TO DO ▸
1. From the passage on football fans, write out the text starting at "What are the" and ending at "set of rules.".
2. In the passage on football fans, what were the people in the Roker Park queues in the photograph waiting for?
3. Render this sentence from the passage on football fans in French: "That’s all dogmatic enough and I’m aware of another rule: the one about glasshouses and stone-throwing."

GIVEN TEXT ▸
Photograph of the Roker Park queues for1973 Cup Final tickets reproduced by kind permission of the Sunderland Echo

What are the tests a supporter should pass to qualify as a real fan of the team he or she follows, as opposed to a bandwagon jumper?

I have my own set of rules.

You are entitled to support Sunderland or Melchester Rovers or whoever IF one of the following applies:

1 You were born or brought up in Sunderland, Melchester or whatever, or their surrounding areas

2 They were the team your dad took you to see for your first professional league game

3 Your family’s roots are in the relevant area even though you were born and/or raised far away, even abroad

4 You formed a close bond through playing or otherwise working for the club, or in the town or city where it plays

You do NOT qualify IF:


1 You decided to support the club because it seemed to be very successful or had just won something important

2 You liked the club’s name

3 All the lads at school put club names in a hat and you had to promise to support the one you pulled out

That’s all dogmatic enough and I’m aware of another rule: the one about glasshouses and stone-throwing.

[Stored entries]
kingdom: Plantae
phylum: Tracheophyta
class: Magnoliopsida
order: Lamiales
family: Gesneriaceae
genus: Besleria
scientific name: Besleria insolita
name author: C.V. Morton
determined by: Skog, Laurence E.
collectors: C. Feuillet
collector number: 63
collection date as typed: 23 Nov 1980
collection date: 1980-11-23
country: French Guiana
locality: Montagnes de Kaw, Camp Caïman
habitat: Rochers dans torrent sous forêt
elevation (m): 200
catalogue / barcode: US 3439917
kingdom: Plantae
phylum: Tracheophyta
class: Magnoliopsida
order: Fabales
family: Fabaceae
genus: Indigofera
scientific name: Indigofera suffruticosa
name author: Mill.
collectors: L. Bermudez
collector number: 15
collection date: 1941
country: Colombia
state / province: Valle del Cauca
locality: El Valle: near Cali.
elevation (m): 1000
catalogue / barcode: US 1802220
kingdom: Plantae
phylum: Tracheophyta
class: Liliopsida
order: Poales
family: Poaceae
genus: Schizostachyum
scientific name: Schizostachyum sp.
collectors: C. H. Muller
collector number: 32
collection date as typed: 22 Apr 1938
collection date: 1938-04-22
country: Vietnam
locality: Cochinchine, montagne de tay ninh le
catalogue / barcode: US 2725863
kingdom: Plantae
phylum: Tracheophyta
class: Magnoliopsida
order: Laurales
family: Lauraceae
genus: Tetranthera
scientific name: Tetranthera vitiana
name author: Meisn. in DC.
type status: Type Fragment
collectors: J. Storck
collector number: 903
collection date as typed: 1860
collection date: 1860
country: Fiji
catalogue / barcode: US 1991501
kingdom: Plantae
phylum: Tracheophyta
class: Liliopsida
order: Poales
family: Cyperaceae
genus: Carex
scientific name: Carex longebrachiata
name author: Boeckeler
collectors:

ANSWERS IN ORDER ▸
1.
What are the tests a supporter should pass to qualify as a real fan of the team he or she follows, as opposed to a bandwagon jumper?

I have my own set of rules.

2. Tickets for the 1973 Cup Final.

3. Tout cela est bien assez dogmatique, et je connais une autre règle : celle qui concerne les maisons de verre et les jets de pierres.